WHAT THIS EXERCISE ASKS:
1/ For each statement, tell whether it agrees with the opinion piece on Rabin's murder. Answer yes or no and quote the deciding words: (a) Netanyahu never condemned the rhetoric against Rabin; (b) Rabin saved 200 Jews during the Nazi era; (c) Rabin opposed the Entebbe mission.
2/ Quote word for word the stretch of the opinion piece on Rabin's murder from "Leah Rabin was" through "the peace process.".
3/ According to the opinion piece on Rabin's murder, whom was Leah Rabin right to critique?

SOURCE DOCUMENT:
In hindsight, we’re all somewhat responsible for the intolerance and hate that has gripped our people and led to Rabin’s murder because we allowed these extremists to speak with impunity in our communities. When these right-wing groups visited our community seeking adherents and funds, we didn’t raise our voices in protest strongly enough, nor challenge their presumptions nor alerted our community to the consequences of their libelous incendiary rhetoric. The man these people called a “traitor” and a “Nazi” was the same man who saved 200 Jews during the Nazi era, the same man who fought in every Israel war in defense of our people, the same man who saved the state from annihilation in the Six Day War, and the same man who ordered the Entebbe mission to save Jews. How could any decent Jew utter such slanderous words against Rabin?
Leah Rabin was right to critique Likud opposition leader Benyamin Netanyahu for his failure to confront on the spot in rallies organized by Likud the vicious rhetoric, name calling, and characterizations of her husband as a Nazi and traitor. Though Netanyahu condemned them after the fact, he should have stopped and told those zealots that libel is unacceptable in a democracy, that their voices have no place in the discussions of important issues facing the State of Israel, that they are no partners of Likud, that they ought to be shunned by every decent Israeli whether or not they support or oppose the peace process.

DATASET EXTRACT:
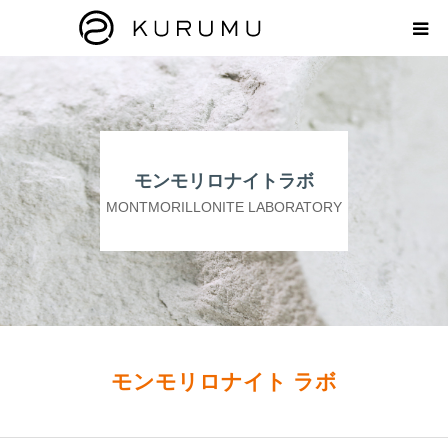
HOME
ABOUT
モンモリロナイトラボ
プロダクト
MONTMORILLONITE LABORATORY
モンモリロナイトラボ
お知らせ
えどがわ楽市
モンモリロナイト ラボ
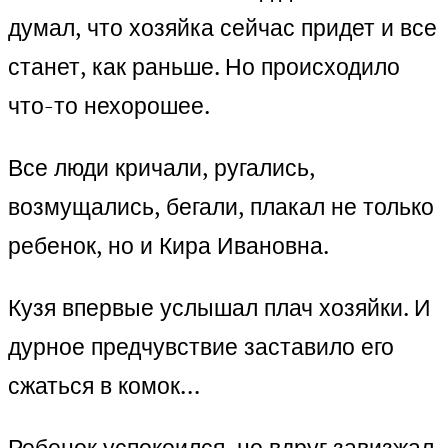
думал, что хозяйка сейчас придет и все
станет, как раньше. Но происходило
что-то нехорошее.
Все люди кричали, ругались,
возмущались, бегали, плакал не только
ребенок, но и Кира Ивановна.
Кузя впервые услышал плач хозяйки. И
дурное предчувствие заставило его
сжаться в комок…
Ребенок успокоился, но вдруг завизжал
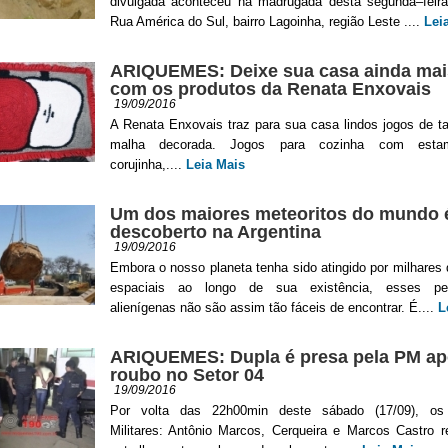
divulgada aconteceu na madrugada desta segunda–feira
Rua América do Sul, bairro Lagoinha, região Leste ....
Lei
ARIQUEMES: Deixe sua casa ainda mai
com os produtos da Renata Enxovais
19/09/2016
A Renata Enxovais traz para sua casa lindos jogos de t
malha decorada. Jogos para cozinha com est
corujinha,....
Leia Mais
Um dos maiores meteoritos do mundo 
descoberto na Argentina
19/09/2016
Embora o nosso planeta tenha sido atingido por milhares
espaciais ao longo de sua existência, esses ped
alienígenas não são assim tão fáceis de encontrar. É....
L
ARIQUEMES: Dupla é presa pela PM a
roubo no Setor 04
19/09/2016
Por volta das 22h00min deste sábado (17/09), os 
Militares: Antônio Marcos, Cerqueira e Marcos Castro r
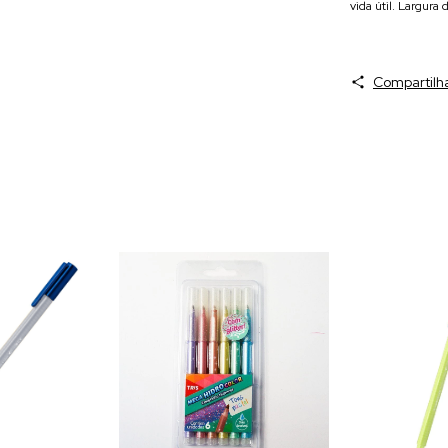
vida útil. Largur
Compartilh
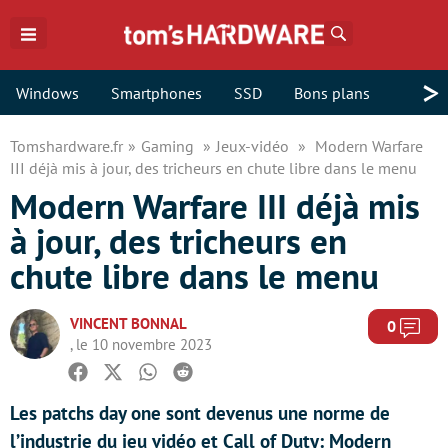
Rechercher
>
Windows
Smartphones
SSD
Bons plans
Tomshardware.fr
Gaming
Jeux-vidéo
Modern Warfare
III déjà mis à jour, des tricheurs en chute libre dans le menu
Modern Warfare III déjà mis
à jour, des tricheurs en
chute libre dans le menu
VINCENT BONNAL
Com
0
, le 10 novembre 2023
Facebook
Twitter
Whatsapp
Reddit
Les patchs day one sont devenus une norme de
l’industrie du jeu vidéo et Call of Duty: Modern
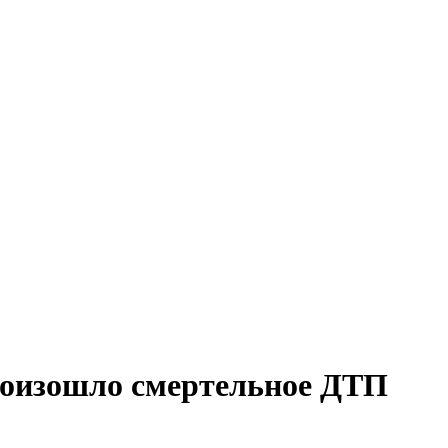
роизошло смертельное ДТП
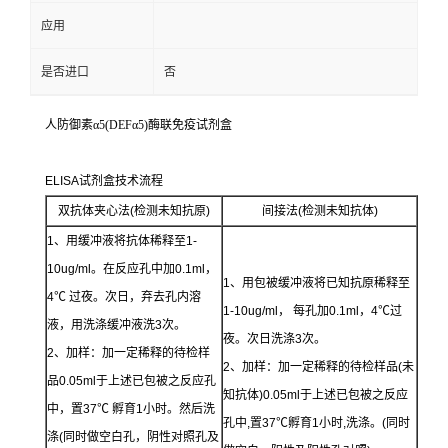
应用
是否进口
否
人防御素α5(DEFα5)酶联免疫试剂盒
ELISA试剂盒技术流程
双抗体夹心法(检测未知抗原)
间接法(检测未知抗体)
1、用缓冲液将抗体稀释至1-
10ug/ml。在反应孔中加0.1ml，
1、用包被缓冲液将已知抗原稀释至
4℃ 过夜。次日，弃去孔内溶
1-10ug/ml， 每孔加0.1ml，4℃过
液，用洗涤缓冲液洗3次。
夜。次日洗涤3次。
2、加样：加一定稀释的待检样
2、加样：加一定稀释的待检样品(未
品0.05ml于上述已包被之反应孔
知抗体)0.05ml于上述已包被之反应
中，置37℃ 孵育1小时。然后洗
孔中,置37℃孵育1小时,洗涤。(同时
涤(同时做空白孔，阴性对照孔及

TASK RESULTS:
1/
(a) No: "Though Netanyahu condemned them after the fact"
(b) Yes: "the same man who saved 200 Jews during the Nazi era"
(c) No: "the same man who ordered the Entebbe mission to save Jews"

2/
Leah Rabin was right to critique Likud opposition leader Benyamin Netanyahu for his failure to confront on the spot in rallies organized by Likud the vicious rhetoric, name calling, and characterizations of her husband as a Nazi and traitor. Though Netanyahu condemned them after the fact, he should have stopped and told those zealots that libel is unacceptable in a democracy, that their voices have no place in the discussions of important issues facing the State of Israel, that they are no partners of Likud, that they ought to be shunned by every decent Israeli whether or not they support or oppose the peace process.

3/ Likud opposition leader Benyamin Netanyahu